Personally I don't see history in the same way as the ancient Greeks, Romans, Vedics and others, I believe that there must be a balance between material wealth and ideal wealth. Maybe I am very degenerate to see what they saw, it's possible, as it's possible that time has given us another perception, it is possible too.
But it is inevitable for me to mention that when the United States declared its independence in 1776, it led the world to an advance that had not been seen for more than a thousand years, and he reintroduced the word freedom, in a real way, in the vocabulary. This simple act would break with a process of quasi-deterministic degeneration, but on the contrary it would not mean the beginning of a similar process of progress.
I believe that history is a very complex process, and society as well as human depends on so many different factors, that it is impossible to accurately measure the advances and setbacks, so in turn, make a prediction of eternal progress, or an eternal degeneration, it's pretty far-fetched.
Human society is not a straight line of continuous advancement where every day we are better, and it is not a declining line that shows human decadence with respect to their ancestors, but rather it is a graph of lines that may seem random, where sometimes we progress and sometimes we go backwards, where every so often we change course and go in different directions, and in which we can compare societies of thousands of years ago with modern societies and realize that, in spite of the simple material issues, they may or may not be ahead of us.
I would dare to say that the United States of today, like all the countries of the American continent, just to give an example, is at a lower level than when they declared their independence, because although they possess more material wealth, ideally they have lost so much that many inhabitants of these nations are not even able to understand an idea like that of freedom, which was the main base of all these republics. With the simple fact that Marxism (that is, materialism par excellence) has lashed all of Latin America during the last 20 years, and that today it is reaching the countries of North America, it tells me that the ideal base of these nations has been lost.
Listen to the founding fathers and the liberators of America speak and notice how they compare modern nations with millenary nations, because their vision was not focused only on material issues, but rather, was on the contrary, an ideal vision of history.

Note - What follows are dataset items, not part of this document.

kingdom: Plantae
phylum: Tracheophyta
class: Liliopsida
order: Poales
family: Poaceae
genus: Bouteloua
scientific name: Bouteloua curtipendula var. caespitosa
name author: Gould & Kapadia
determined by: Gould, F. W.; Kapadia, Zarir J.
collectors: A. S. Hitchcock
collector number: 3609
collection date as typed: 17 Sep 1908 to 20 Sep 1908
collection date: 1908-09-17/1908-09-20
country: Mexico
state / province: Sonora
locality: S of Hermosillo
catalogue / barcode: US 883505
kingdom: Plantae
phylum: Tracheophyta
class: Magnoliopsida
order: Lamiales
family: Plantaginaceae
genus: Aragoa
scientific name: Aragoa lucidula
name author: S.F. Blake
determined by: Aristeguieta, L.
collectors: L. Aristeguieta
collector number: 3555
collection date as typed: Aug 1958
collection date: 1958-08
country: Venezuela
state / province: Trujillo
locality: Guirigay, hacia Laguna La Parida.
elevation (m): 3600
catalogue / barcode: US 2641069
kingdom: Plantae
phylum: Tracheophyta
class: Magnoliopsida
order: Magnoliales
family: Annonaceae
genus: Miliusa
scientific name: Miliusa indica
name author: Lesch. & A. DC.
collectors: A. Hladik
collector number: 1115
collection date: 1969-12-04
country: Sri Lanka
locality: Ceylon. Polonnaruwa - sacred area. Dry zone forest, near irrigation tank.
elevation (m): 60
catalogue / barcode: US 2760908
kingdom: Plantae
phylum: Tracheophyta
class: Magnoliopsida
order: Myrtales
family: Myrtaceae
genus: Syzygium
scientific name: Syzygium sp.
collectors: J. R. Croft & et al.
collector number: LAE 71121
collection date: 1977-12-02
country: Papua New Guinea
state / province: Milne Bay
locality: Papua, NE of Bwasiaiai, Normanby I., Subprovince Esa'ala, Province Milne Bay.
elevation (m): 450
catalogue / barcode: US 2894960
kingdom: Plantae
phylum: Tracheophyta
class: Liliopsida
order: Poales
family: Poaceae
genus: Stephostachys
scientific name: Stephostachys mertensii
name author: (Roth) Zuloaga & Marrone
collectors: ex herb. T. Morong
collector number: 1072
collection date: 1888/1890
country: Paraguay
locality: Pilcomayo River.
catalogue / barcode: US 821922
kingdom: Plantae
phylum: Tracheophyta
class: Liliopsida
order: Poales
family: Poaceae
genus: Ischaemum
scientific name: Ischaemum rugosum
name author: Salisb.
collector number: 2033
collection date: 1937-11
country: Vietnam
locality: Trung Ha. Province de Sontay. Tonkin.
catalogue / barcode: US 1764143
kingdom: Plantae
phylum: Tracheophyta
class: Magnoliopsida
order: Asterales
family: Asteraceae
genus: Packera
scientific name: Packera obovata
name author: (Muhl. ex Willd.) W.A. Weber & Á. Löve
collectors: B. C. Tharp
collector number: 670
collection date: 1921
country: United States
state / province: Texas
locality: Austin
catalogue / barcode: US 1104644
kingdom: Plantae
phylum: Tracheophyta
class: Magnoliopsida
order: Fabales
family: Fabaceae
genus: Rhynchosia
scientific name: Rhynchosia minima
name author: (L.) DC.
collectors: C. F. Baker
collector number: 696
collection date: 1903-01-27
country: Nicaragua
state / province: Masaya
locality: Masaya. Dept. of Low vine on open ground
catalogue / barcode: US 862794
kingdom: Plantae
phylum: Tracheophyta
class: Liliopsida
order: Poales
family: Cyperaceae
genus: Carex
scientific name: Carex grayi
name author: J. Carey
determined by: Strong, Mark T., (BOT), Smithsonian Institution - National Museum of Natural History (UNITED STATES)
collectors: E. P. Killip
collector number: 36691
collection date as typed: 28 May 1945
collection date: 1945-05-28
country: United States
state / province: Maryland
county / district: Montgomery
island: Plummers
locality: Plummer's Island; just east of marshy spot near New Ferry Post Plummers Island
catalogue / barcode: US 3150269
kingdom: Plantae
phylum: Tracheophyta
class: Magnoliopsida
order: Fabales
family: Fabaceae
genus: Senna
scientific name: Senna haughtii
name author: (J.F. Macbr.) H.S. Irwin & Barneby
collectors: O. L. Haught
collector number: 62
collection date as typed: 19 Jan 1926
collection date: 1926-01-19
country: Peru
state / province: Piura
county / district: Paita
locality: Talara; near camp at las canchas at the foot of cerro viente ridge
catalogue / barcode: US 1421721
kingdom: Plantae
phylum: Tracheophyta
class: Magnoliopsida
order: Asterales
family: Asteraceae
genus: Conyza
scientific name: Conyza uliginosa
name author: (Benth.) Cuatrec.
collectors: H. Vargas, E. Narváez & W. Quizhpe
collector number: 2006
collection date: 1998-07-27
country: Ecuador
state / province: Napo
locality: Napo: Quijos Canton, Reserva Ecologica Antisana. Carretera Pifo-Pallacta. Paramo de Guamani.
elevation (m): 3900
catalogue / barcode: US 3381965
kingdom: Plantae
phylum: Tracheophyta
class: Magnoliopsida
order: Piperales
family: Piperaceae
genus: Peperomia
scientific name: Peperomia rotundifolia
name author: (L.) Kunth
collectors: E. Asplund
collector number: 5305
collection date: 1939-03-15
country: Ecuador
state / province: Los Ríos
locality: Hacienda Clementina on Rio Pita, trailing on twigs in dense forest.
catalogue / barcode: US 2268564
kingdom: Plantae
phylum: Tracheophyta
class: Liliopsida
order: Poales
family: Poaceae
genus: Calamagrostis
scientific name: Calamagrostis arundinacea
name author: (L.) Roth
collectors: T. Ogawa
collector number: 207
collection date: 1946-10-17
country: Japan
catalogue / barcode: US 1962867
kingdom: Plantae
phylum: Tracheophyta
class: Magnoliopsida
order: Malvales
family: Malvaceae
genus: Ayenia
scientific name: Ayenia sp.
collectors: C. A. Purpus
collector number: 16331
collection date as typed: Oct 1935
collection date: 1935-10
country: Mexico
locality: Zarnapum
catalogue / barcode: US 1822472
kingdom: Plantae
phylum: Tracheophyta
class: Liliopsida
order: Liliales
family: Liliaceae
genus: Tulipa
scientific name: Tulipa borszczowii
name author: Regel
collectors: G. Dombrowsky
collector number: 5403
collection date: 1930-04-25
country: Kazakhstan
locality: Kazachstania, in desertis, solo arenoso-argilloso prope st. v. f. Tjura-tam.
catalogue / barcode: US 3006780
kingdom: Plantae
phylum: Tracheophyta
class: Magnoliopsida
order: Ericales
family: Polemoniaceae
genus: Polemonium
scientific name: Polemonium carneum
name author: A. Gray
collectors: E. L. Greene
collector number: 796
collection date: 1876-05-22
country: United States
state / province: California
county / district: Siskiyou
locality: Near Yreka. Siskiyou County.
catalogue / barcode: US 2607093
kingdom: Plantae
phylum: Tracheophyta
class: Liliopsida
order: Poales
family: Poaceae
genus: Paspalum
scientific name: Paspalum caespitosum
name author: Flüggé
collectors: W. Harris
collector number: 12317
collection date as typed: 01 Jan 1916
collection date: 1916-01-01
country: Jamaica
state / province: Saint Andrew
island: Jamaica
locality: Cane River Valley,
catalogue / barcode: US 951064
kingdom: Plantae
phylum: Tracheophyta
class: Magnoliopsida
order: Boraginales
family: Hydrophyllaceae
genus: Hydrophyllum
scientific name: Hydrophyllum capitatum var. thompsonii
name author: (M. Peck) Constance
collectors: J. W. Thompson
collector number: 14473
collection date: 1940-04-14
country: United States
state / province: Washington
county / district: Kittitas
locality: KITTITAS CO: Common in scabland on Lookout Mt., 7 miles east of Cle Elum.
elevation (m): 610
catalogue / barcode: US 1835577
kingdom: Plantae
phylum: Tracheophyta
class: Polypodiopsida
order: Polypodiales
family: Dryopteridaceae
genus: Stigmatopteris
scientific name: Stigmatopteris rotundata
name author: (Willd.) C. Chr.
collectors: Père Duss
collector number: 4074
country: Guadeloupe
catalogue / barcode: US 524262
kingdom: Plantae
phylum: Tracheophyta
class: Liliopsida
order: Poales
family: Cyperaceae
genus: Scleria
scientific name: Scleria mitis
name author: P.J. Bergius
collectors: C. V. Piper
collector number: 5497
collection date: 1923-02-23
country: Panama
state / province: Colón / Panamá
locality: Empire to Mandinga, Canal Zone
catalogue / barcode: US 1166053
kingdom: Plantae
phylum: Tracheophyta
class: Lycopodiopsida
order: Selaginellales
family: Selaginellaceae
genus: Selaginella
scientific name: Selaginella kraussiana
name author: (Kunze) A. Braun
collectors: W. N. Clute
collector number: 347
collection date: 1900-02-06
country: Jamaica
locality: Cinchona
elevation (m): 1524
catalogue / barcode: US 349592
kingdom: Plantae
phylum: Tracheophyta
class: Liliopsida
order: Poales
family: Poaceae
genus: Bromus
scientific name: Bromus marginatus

It will be up to you to decide, within the framework of the subjectivity that this topic presents, whether the world as a whole has advanced or degenerated in the last millennia, because it depends on the vision, beliefs, and objectives with which you are analyzing the history, because although I believe in a universal, unique and indivisible truth, which indicates the existence of an objective advance or setback, I am not capable of owning it, you are free to judge based on yours opinions.